Prof Watterson goes on: "Neither the Health and Safety Executive nor the firm took the action necessary to remedy problems over 20 years that had a clear potential for catastrophic failure," he said.

"This was a sick firm - workers regularly developed polymer fume fever' and former workers report a series of accidents, some requiring hospitalisation."

Prof Watterson's colleague, Professor Phil Taylor of Strathclyde University, said: "It is clear that working conditions in the plant were primitive.

"There appears to have been an absence of consultation - on either a formal formal or informal basis - with the workforce which was a reflection of the wider industrial relations culture and practices.

"Workers complained of heavy-handedness, arbitrariness and favouritism over questions of pay. Reports suggest that management had long been motivated by a hostility to trade unionism and a reluctance to respond to employees' concerns or to listen to their voices."

ICL said: "Meaningful comment is difficult until we are aware of the expert group's methodology. From their published comment, it appears to be anecdotal and characterised by innuendo."

The report's authors called for a full public inquiry and for tougher penalties for the owners of companies that breach health and safety rules. ICL and its owners, Campbell and Lorna Downie, have also backed a public inquiry. Their firms - including the trading division, Stockline, which gave the disaster its popular name - are still in business.

The Downies said: "In any public hearing, persons would have to justify their claims and be identified. Are the authors aware that the companies' health and safety practice was participative? We believe that may explain the remarkably few accidents in a 30-year history prior to the tragedy.

"While we have pled guilty to the criminal indictment we faced and have apologised unreservedly, we refute any suggestion that our working practices were persistently or routinely deficient or that we treat our employees unfairly."

Investigators found that the disaster was caused by a leaking gas pipe laid under ground in the late 1960s and left unchecked.
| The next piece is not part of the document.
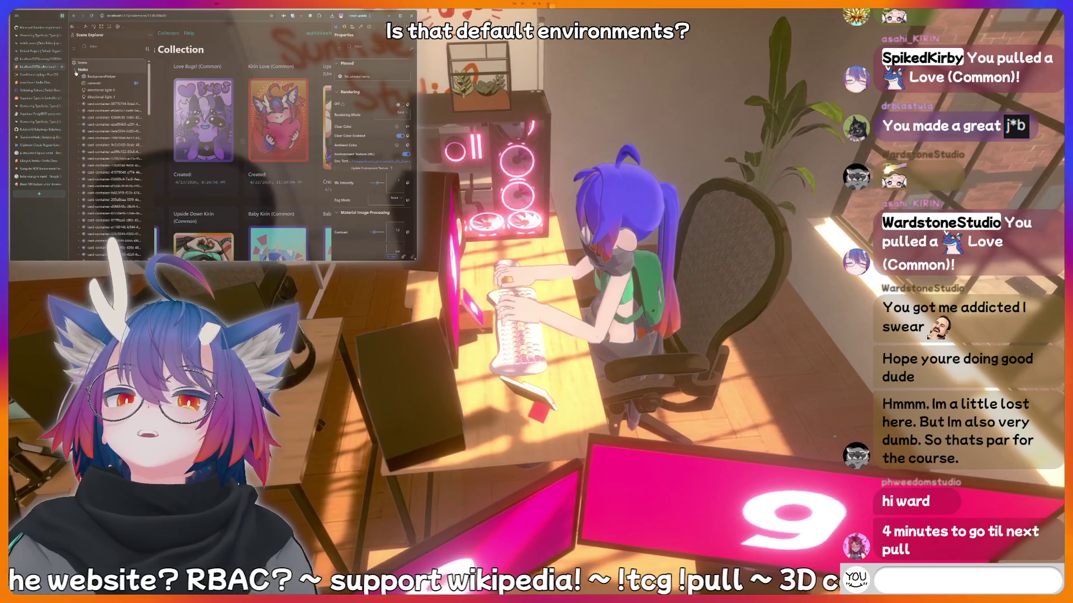
# Scroll the Scene Explorer node list, then reload the collection page.
pyautogui.write('!bott')
pyautogui.scroll(-5, 106, 112)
Campbell Downie, speaking to a Sunday newspaper, said: "It was quite obvious there had been a gas explosion, quite obvious the pipe had corroded and perfectly appropriate to plead guilty.

"The judge had a scale of wilful negligence at one end and inadvertence on the other. He put us on the low end of the scale."



Cause and effects

The explosion at the ICL Plastics factory on May 11, 2004, was the worst industrial accident on mainland Scotland for 40 years.
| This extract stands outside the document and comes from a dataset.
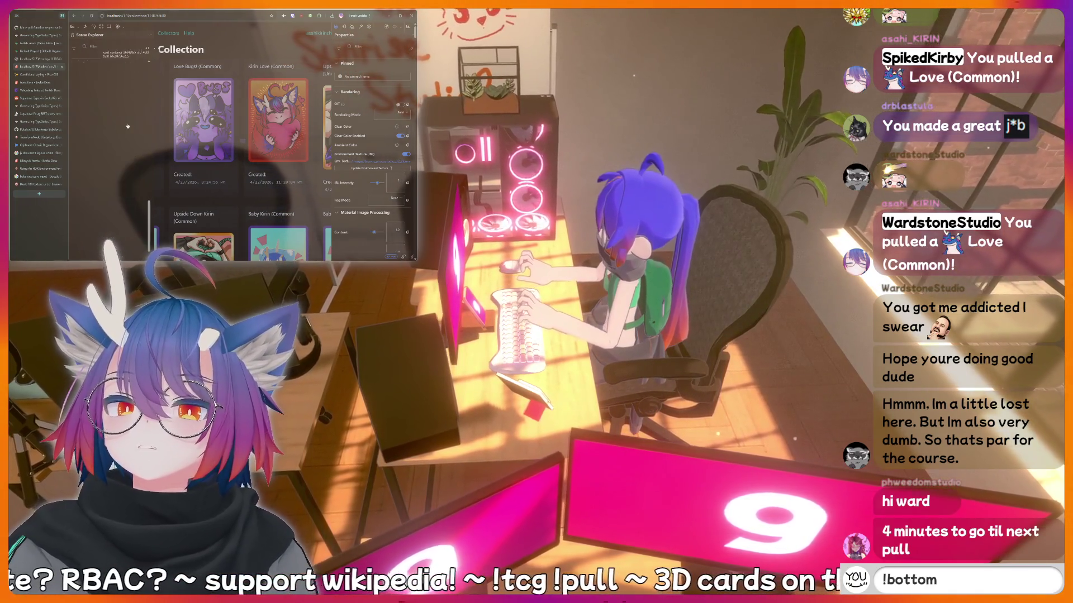
pyautogui.press('Return')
Nine people, including two company directors, were killed and about 40 injured. The four-storey building in Maryhill, Glasgow, was largely destroyed.

The cause of the explosion was shown to have been a gas pipe installed in the late 1960s which had become corroded and led to propane gas building up in a basement.

Gas from the pipe leeched into an underground room and was possibly ignited when a builder who rented the room for storage switched on an electric light.